Principes et actions : 1) ne jamais coller directement sur la membrane d’étanchéité sans procédé agréé ; 2) vérifier et conserver pente d’évacuation (mini ≈1 %, souvent ≥3 % recommandée en toiture accessible selon DTU) ; 3) interposer une natte drainante (20–40 mm) ou plaques alvéolaires PEHD pour créer un plénum d’évacuation et protéger la membrane ; 4) utiliser géotextile et tapis anti‑perforation si nécessaire ; 5) raccorder les eaux à un exutoire existant ou prévoir trop‑pleins ; 6) choisir plots/dalles si surface surélevée pour accès au revêtement d’étanchéité.

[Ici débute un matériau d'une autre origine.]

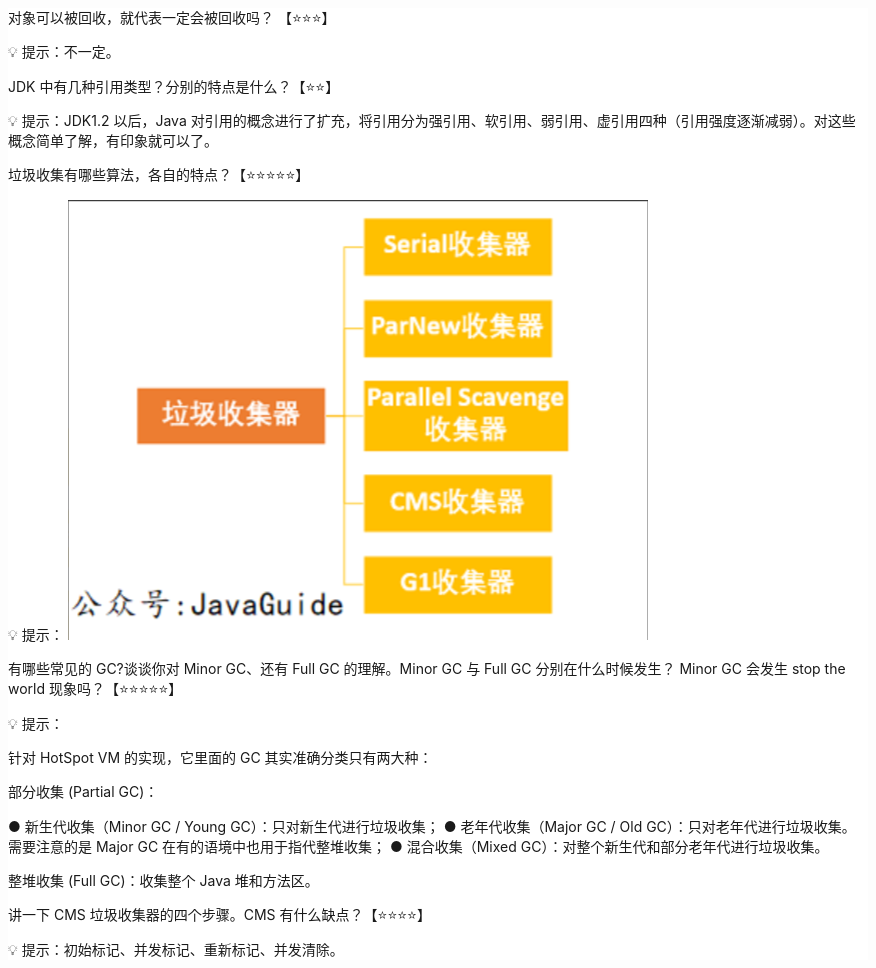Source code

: 对象可以被回收，就代表一定会被回收吗？ 【⭐⭐⭐】

💡 提示：不一定。

JDK 中有几种引用类型？分别的特点是什么？【⭐⭐】

💡 提示：JDK1.2 以后，Java 对引用的概念进行了扩充，将引用分为强引用、软引用、弱引用、虚引用四种（引用强度逐渐减弱）。对这些概念简单了解，有印象就可以了。

垃圾收集有哪些算法，各自的特点？【⭐⭐⭐⭐⭐】

💡 提示：
![asset_img](JVM/2023-03-12-13-53-01.png)

有哪些常见的 GC?谈谈你对 Minor GC、还有 Full GC 的理解。Minor GC 与 Full GC 分别在什么时候发生？ Minor GC 会发生 stop the world 现象吗？【⭐⭐⭐⭐⭐】

💡 提示：

针对 HotSpot VM 的实现，它里面的 GC 其实准确分类只有两大种：

部分收集 (Partial GC)：

●
新生代收集（Minor GC / Young GC）：只对新生代进行垃圾收集；
●
老年代收集（Major GC / Old GC）：只对老年代进行垃圾收集。需要注意的是 Major GC 在有的语境中也用于指代整堆收集；
●
混合收集（Mixed GC）：对整个新生代和部分老年代进行垃圾收集。

整堆收集 (Full GC)：收集整个 Java 堆和方法区。

讲一下 CMS 垃圾收集器的四个步骤。CMS 有什么缺点？【⭐⭐⭐⭐】

💡 提示：初始标记、并发标记、重新标记、并发清除。
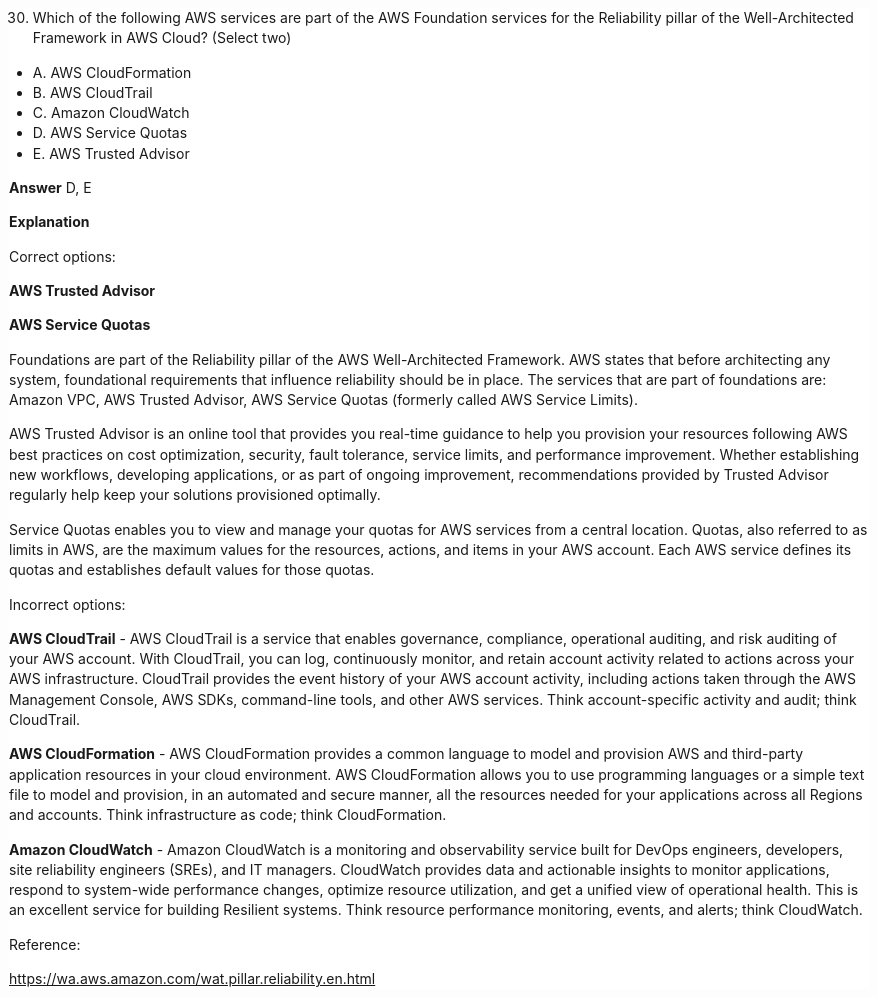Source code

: 30. Which of the following AWS services are part of the AWS Foundation services for the Reliability pillar of the Well-Architected Framework in AWS Cloud? (Select two)
*  A. AWS CloudFormation
*  B. AWS CloudTrail
*  C. Amazon CloudWatch
*  D. AWS Service Quotas
*  E. AWS Trusted Advisor

**Answer** D, E

**Explanation**
<div data-purpose="safely-set-inner-html:rich-text-viewer:html" id="question-explanation" class="rt-scaffolding">
 <p>Correct options:</p>
 <p><strong>AWS Trusted Advisor</strong></p>
 <p><strong>AWS Service Quotas</strong></p>
 <p>Foundations are part of the Reliability pillar of the AWS Well-Architected Framework. AWS states that before architecting any system, foundational requirements that influence reliability should be in place. The services that are part of foundations are: Amazon VPC, AWS Trusted Advisor, AWS Service Quotas (formerly called AWS Service Limits).</p>
 <p>AWS Trusted Advisor is an online tool that provides you real-time guidance to help you provision your resources following AWS best practices on cost optimization, security, fault tolerance, service limits, and performance improvement. Whether establishing new workflows, developing applications, or as part of ongoing improvement, recommendations provided by Trusted Advisor regularly help keep your solutions provisioned optimally.</p>
 <p>Service Quotas enables you to view and manage your quotas for AWS services from a central location. Quotas, also referred to as limits in AWS, are the maximum values for the resources, actions, and items in your AWS account. Each AWS service defines its quotas and establishes default values for those quotas.</p>
 <p>Incorrect options:</p>
 <p><strong>AWS CloudTrail</strong> - AWS CloudTrail is a service that enables governance, compliance, operational auditing, and risk auditing of your AWS account. With CloudTrail, you can log, continuously monitor, and retain account activity related to actions across your AWS infrastructure. CloudTrail provides the event history of your AWS account activity, including actions taken through the AWS Management Console, AWS SDKs, command-line tools, and other AWS services. Think account-specific activity and audit; think CloudTrail.</p>
 <p><strong>AWS CloudFormation</strong> - AWS CloudFormation provides a common language to model and provision AWS and third-party application resources in your cloud environment. AWS CloudFormation allows you to use programming languages or a simple text file to model and provision, in an automated and secure manner, all the resources needed for your applications across all Regions and accounts. Think infrastructure as code; think CloudFormation.</p>
 <p><strong>Amazon CloudWatch</strong> - Amazon CloudWatch is a monitoring and observability service built for DevOps engineers, developers, site reliability engineers (SREs), and IT managers. CloudWatch provides data and actionable insights to monitor applications, respond to system-wide performance changes, optimize resource utilization, and get a unified view of operational health. This is an excellent service for building Resilient systems. Think resource performance monitoring, events, and alerts; think CloudWatch.</p>
 <p>Reference:</p>
 <p><a href="https://wa.aws.amazon.com/wat.pillar.reliability.en.html">https://wa.aws.amazon.com/wat.pillar.reliability.en.html</a></p>
</div>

Quelles solutions pour les toitures‑terrasses et quelles obligations techniques ?

Sur toiture‑terrasse : 1) respecter les DTU et pente minimale (≈1 %, parfois ≥3 %) ; 2) utiliser natte/géodrain + plaque alvéolaire validée par le fabricant/processus (ex. Wateroof, Nidaroof) pour protéger l’étanchéité et assurer drainage ; 3) prévoir points d’évacuations et trop‑pleins dimensionnés selon courbe IDF locale ; 4) s’assurer d’une compatibilité avec la membrane (EPDM, bitume) et des solutions réversibles ; 5) vérifier le PLU et règles locales (certaines communes limitent les surfaces non pleine terre) ; 6) faire valider l’intervention par un professionnel agréé si la membrane est concernée.

Comment dimensionner le drainage pour résister aux fortes pluies ?

Méthode pratique : 1) consultez les courbes Intensité‑Durée‑Fréquence (IDF) pour votre secteur (Météo‑France / CEREMA) ; 2) retenez une intensité de projet (par ex. orage court 10–30 min, intensité selon période de retour souhaitée) ; 3) vérifiez la perméabilité du gazon (en mm/h) et calculez la liaison avec caniveaux/collecteurs en L·s⁻1·m⁻1 ; 4) pour sécurité, préférez produits indiquant perméabilité élevée (≥360–500 mm/h) et natte drainante capable d’évacuer l’eau horizontalement vers points bas ; 5) ajoutez trop‑pleins et capacité tampon (plateau drainant, rigoles) si exposition à épisodes extrêmes.